While self-help books may suggest that women are from Mars and men are from Venus, exciting new findings demonstrate that the study of epigenetic modifications offers an astronomically better explanation for the differences between males and females. Inspired by research indicating that males suffer from greater vulnerability to prenatal stress and certain psychiatric conditions, the lab of Tracy Bale at the University of Maryland turned to the interface between the developing fetus and its mother: the placenta. As the placenta derives from the fetus, this multifunctional organ offers the perfect chance to examine how sex-based alterations arise in early-life.
The group previously examined the placental O-linked N-acetylglucosamine transferase (OGT) enzyme, discovering that sex-based differences in OGT play a mechanistic role in the effects of prenatal stress on neurodevelopment. Inspired by another study demonstrating that OGT can shape H3K27me3 profiles by stabilizing EZH2, a part of the polycomb repressive complex 2 (PRC2), the team sought to examine if higher levels of OGT expression create a transcriptional profile of resilience to prenatal stress in females.
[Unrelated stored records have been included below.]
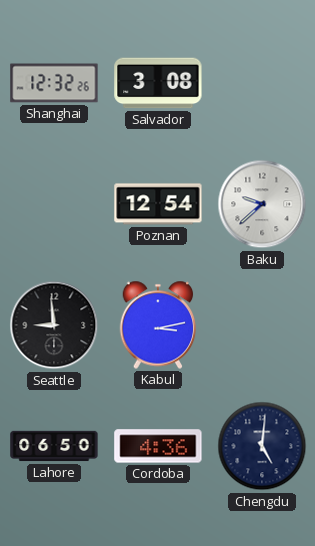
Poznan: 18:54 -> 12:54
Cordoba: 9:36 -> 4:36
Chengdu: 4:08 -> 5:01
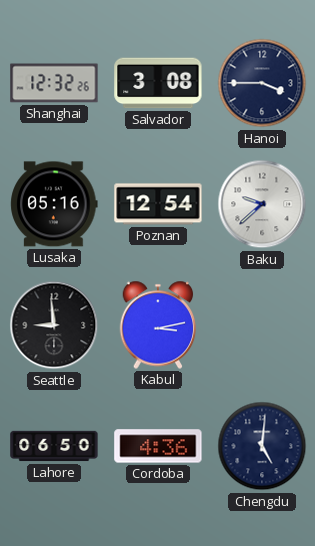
Hanoi: none -> 3:45
Lusaka: none -> 05:16
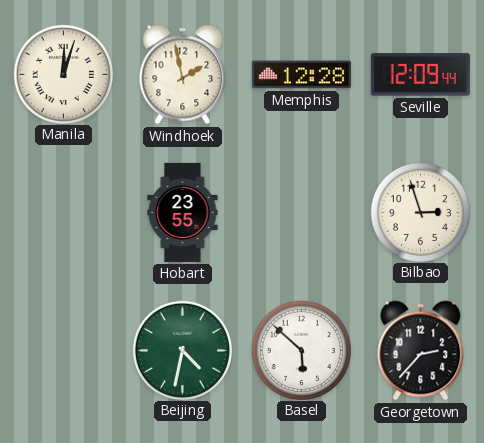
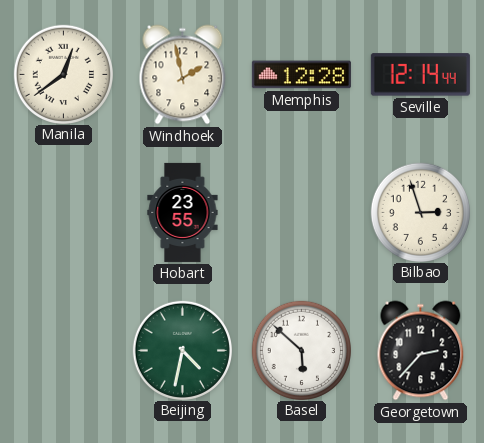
Manila: 12:03 -> 12:39
Seville: 12:09 -> 12:14
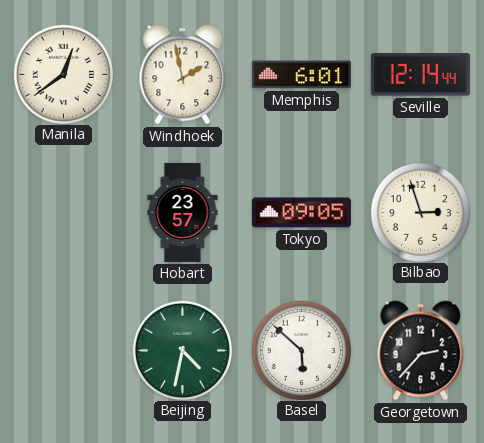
Memphis: 12:28 -> 6:01
Hobart: 23:55 -> 23:57
Tokyo: none -> 09:05
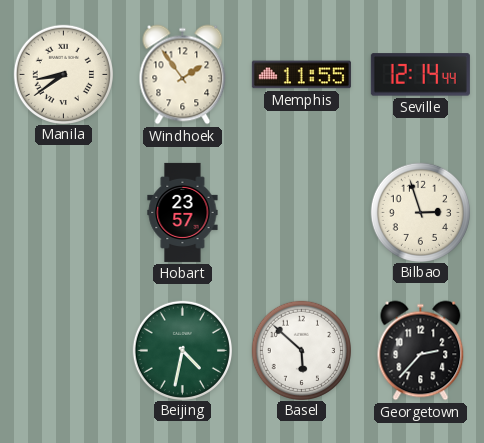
Manila: 12:39 -> 8:39
Windhoek: 1:58 -> 1:54
Memphis: 6:01 -> 11:55
Tokyo: 09:05 -> none
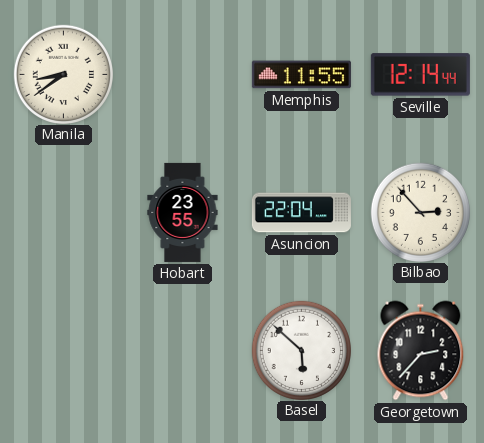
Windhoek: 1:54 -> none
Hobart: 23:57 -> 23:55
Asuncion: none -> 22:04
Bilbao: 2:57 -> 2:53
Beijing: 4:32 -> none
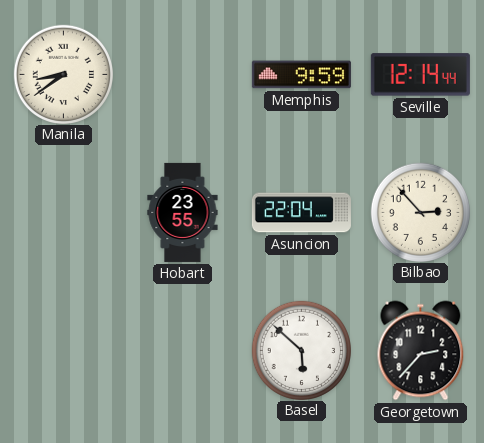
Memphis: 11:55 -> 9:59
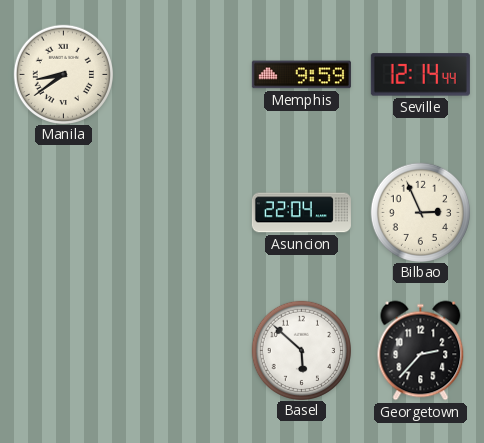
Hobart: 23:55 -> none
Bilbao: 2:53 -> 2:56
Their experiments made use of females with an X-chromosome missing one OGT allele, which thus displayed male OGT expression levels.
Here’s what they uncovered in their mouse model:
- By using RNA-seq and RiboTag technology to examine only embryonic placental (trophoblast) cells, the group discovered that females hemizygous for a trophoblast cell-restricted OGT deletion exhibit a masculinized gene expression profile
- The masculinized gene expression profile is also present in the embryonic hypothalamus, a brain region critical to the stress response, which demonstrates that the altered transcriptomic profile goes beyond trophoblast cells with altered OGT dosage and represents a trans-placental signal
- Western blots and ChIP-seq for H3K27me3 demonstrated that OGT dosage controls placental H327me3 levels both globally and at transcription start sites, respectively
- Deletion of Ezh2 in the placenta creates a vulnerability to prenatal stress in females that mirrors previous studies in males
These findings also suggest that OGT probably acts through multiple epigenetic mechanisms, as there was little overlap between the gene expression profiles of hypothalami from Ezh2 knockout females with OGT hemizygous females. Senior author Tracy Bale concludes, “This pathway could help explain why we see this profound neurodevelopmental difference in humans. OGT and H3K27me3 in the placenta are crucial to a lot of protein-encoding that occurs during pregnancy, and so this process has a lot of downstream effects. The OGT gene is on the X chromosome, and seems to provide a level of protection for the female fetus to perturbations in the maternal environment.”
Taken together, this research uncovers the epigenetic mechanisms that mediate sex-based differences in trans-placental signals, which shape neurodevelopmental vulnerability and resilience.